**Task to carry out**:
The response should be an exact copy of the records, with the pictures removed.

======

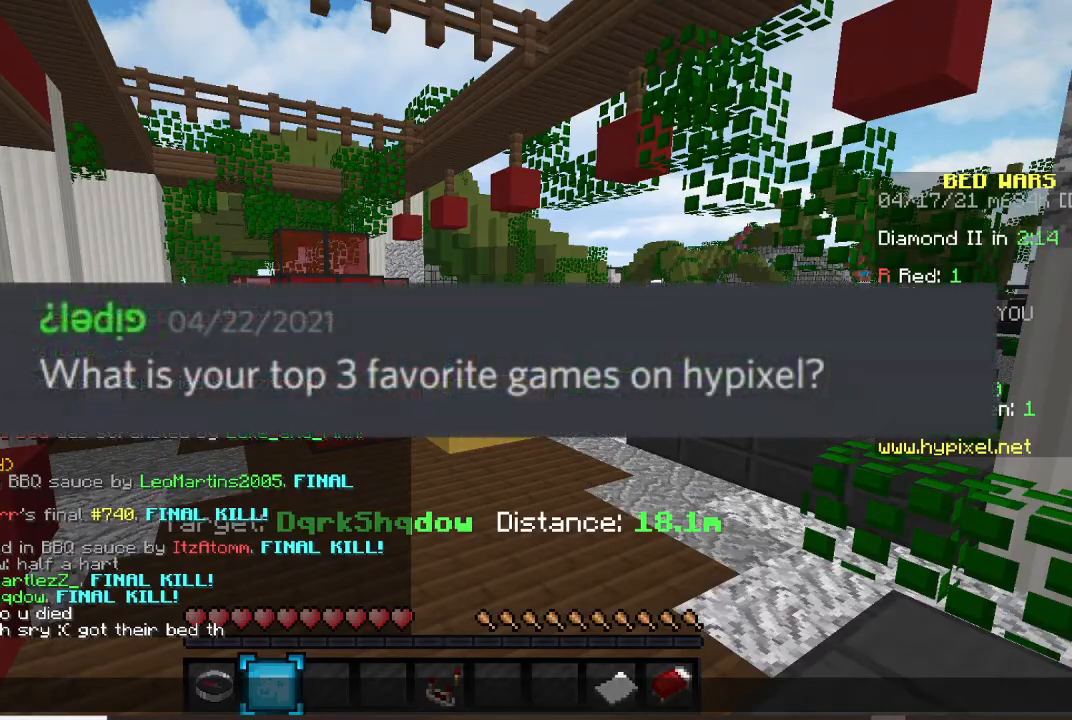
Gameplay with keyboard and mouse; each line is a JSON object with the keys and mouse buttons held at the frame after it. "events" lists presses ("down") and releases ("up") of "a", "d", "s", "w", "mouse_left" and "mouse_right" between this image and that frame as [ms after this image, input, new state], when the widget could be followed in between. "mouse_left", "mouse_right" = the "left", "right" buttons of the "mouse" list. No other keys are recorded. Fast repeated clicks can show as one long hold. Mouse movement is not recorded.
{"keys": ["w"], "mouse": [], "events": [[367, "w", "down"]]}
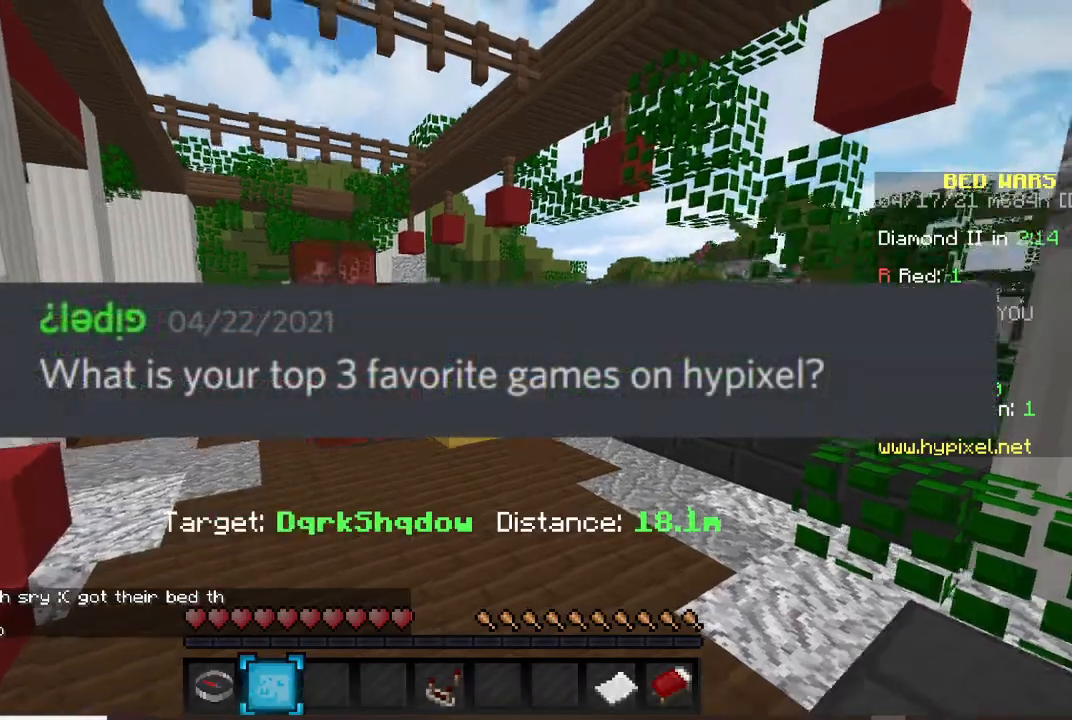
{"keys": ["a", "w"], "mouse": [], "events": [[33, "a", "down"], [367, "mouse_left", "down"], [500, "mouse_left", "up"]]}
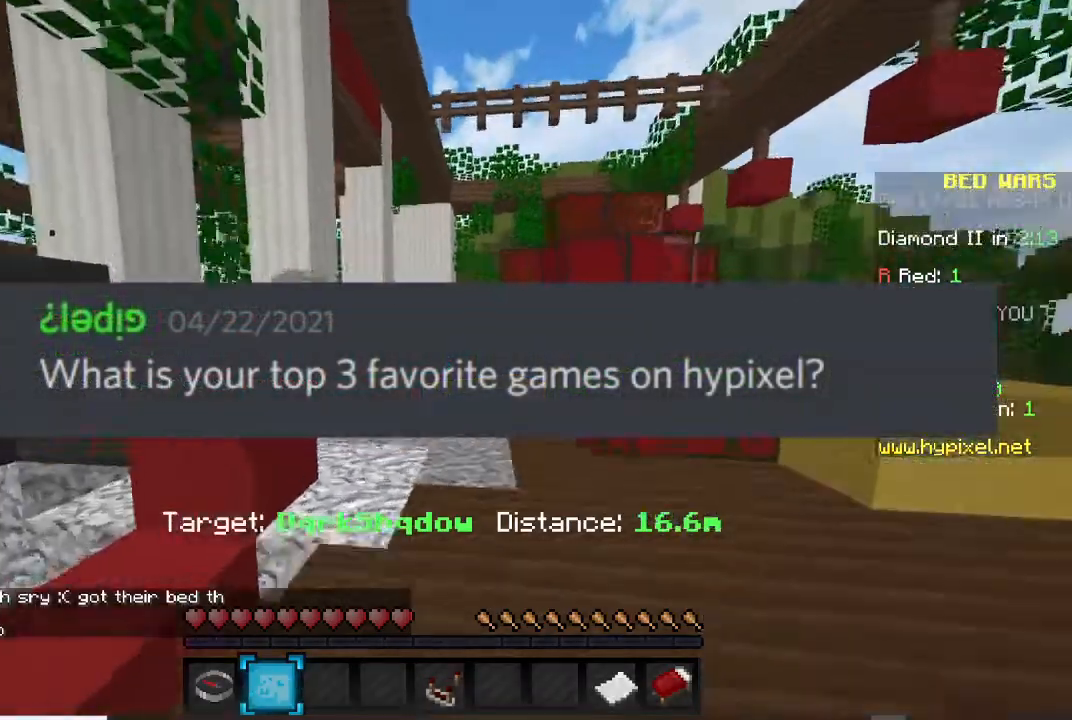
{"keys": ["w"], "mouse": ["left"], "events": [[100, "a", "up"], [401, "mouse_left", "down"]]}
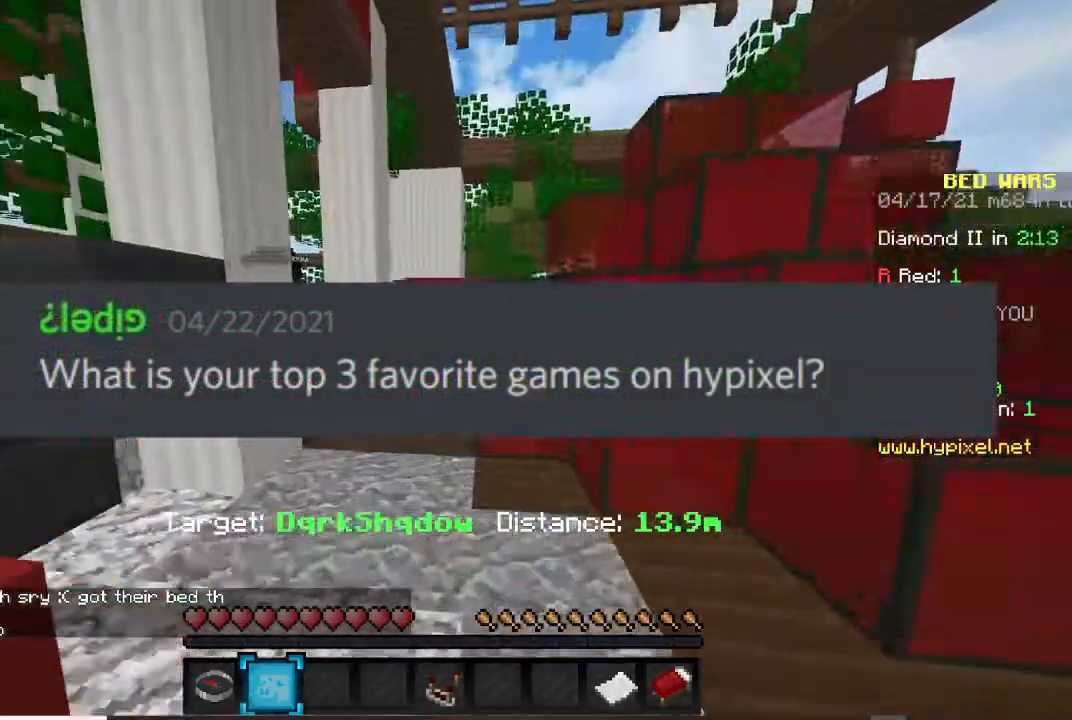
{"keys": ["w"], "mouse": ["left"], "events": [[66, "mouse_left", "up"], [133, "mouse_left", "down"], [300, "mouse_left", "up"], [367, "mouse_left", "down"]]}
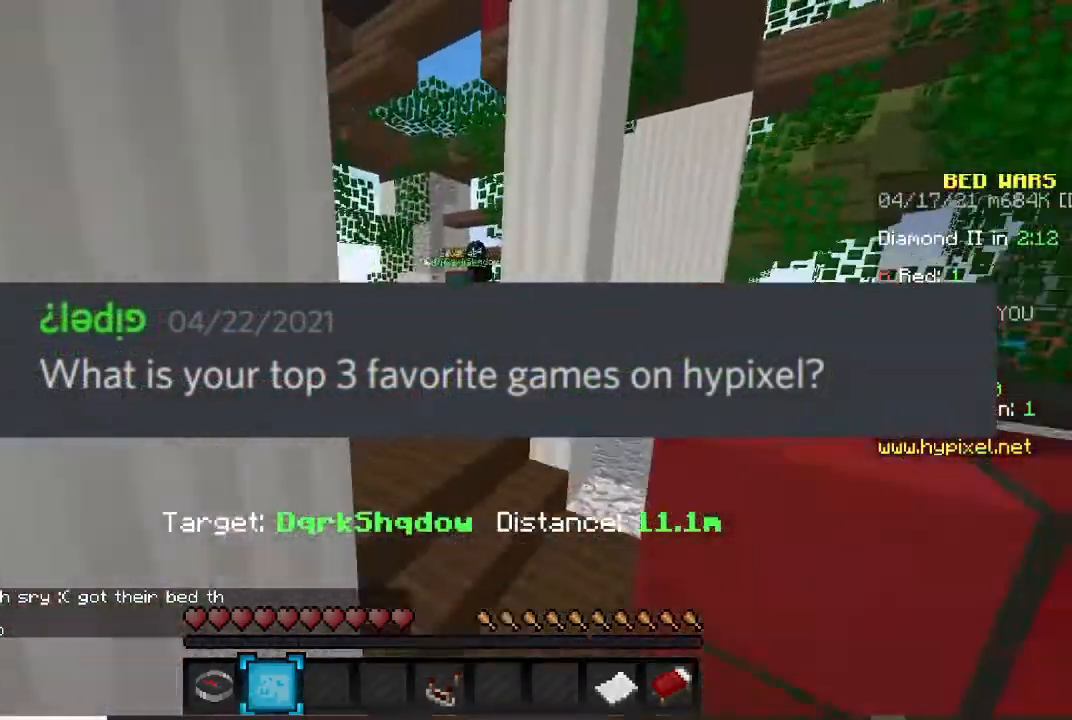
{"keys": ["w"], "mouse": [], "events": [[34, "mouse_left", "up"]]}
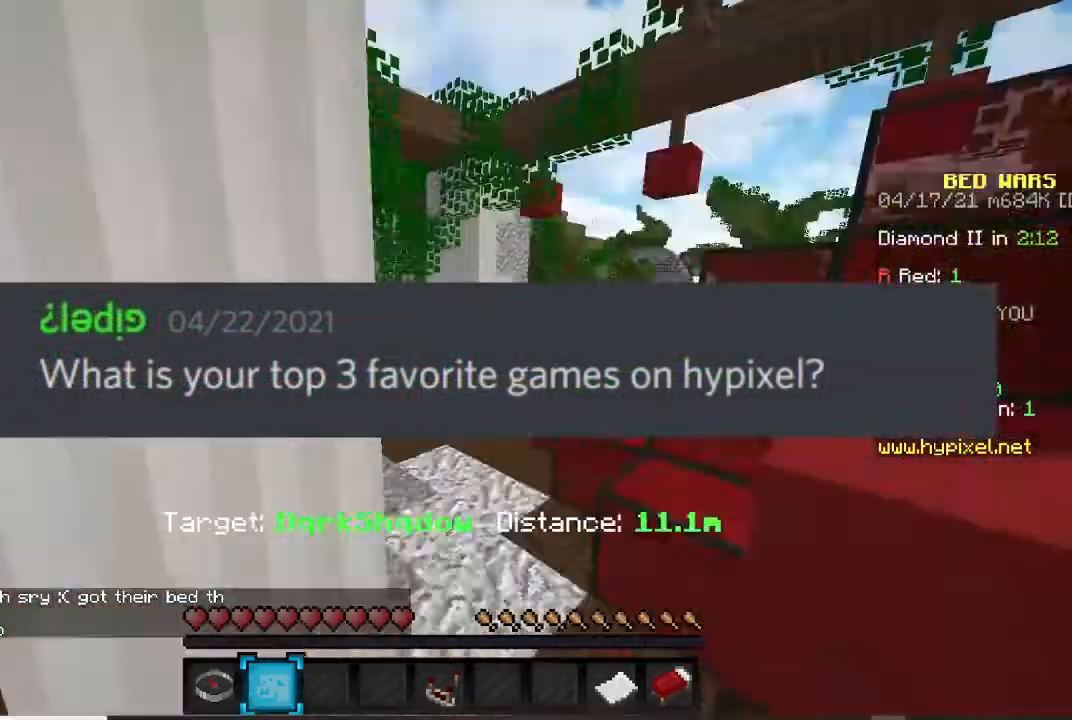
{"keys": ["w"], "mouse": [], "events": []}
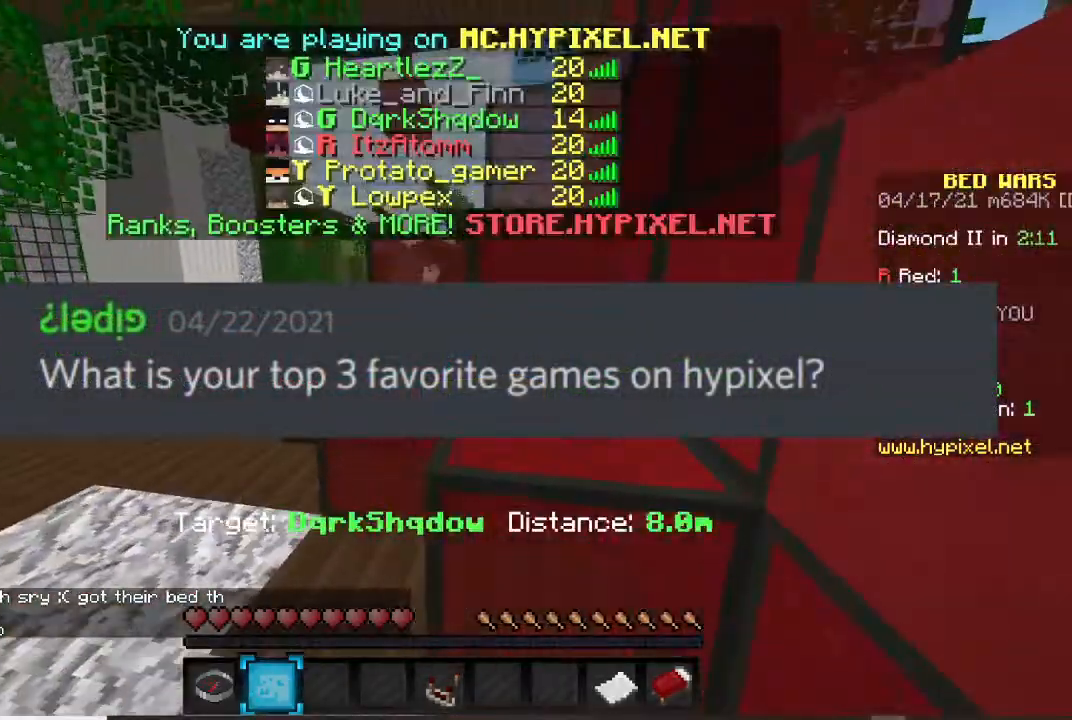
{"keys": ["w"], "mouse": [], "events": [[234, "mouse_left", "down"], [434, "mouse_left", "up"]]}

======

**Answer**:
Gameplay with keyboard and mouse; each line is a JSON object with the keys and mouse buttons held at the frame after it. "events" lists presses ("down") and releases ("up") of "a", "d", "s", "w", "mouse_left" and "mouse_right" between this image and that frame as [ms after this image, input, new state], when the widget could be followed in between. "mouse_left", "mouse_right" = the "left", "right" buttons of the "mouse" list. No other keys are recorded. Fast repeated clicks can show as one long hold. Mouse movement is not recorded.
{"keys": ["w"], "mouse": [], "events": [[367, "w", "down"]]}
{"keys": ["a", "w"], "mouse": [], "events": [[33, "a", "down"], [367, "mouse_left", "down"], [500, "mouse_left", "up"]]}
{"keys": ["w"], "mouse": ["left"], "events": [[100, "a", "up"], [401, "mouse_left", "down"]]}
{"keys": ["w"], "mouse": ["left"], "events": [[66, "mouse_left", "up"], [133, "mouse_left", "down"], [300, "mouse_left", "up"], [367, "mouse_left", "down"]]}
{"keys": ["w"], "mouse": [], "events": [[34, "mouse_left", "up"]]}
{"keys": ["w"], "mouse": [], "events": []}
{"keys": ["w"], "mouse": [], "events": [[234, "mouse_left", "down"], [434, "mouse_left", "up"]]}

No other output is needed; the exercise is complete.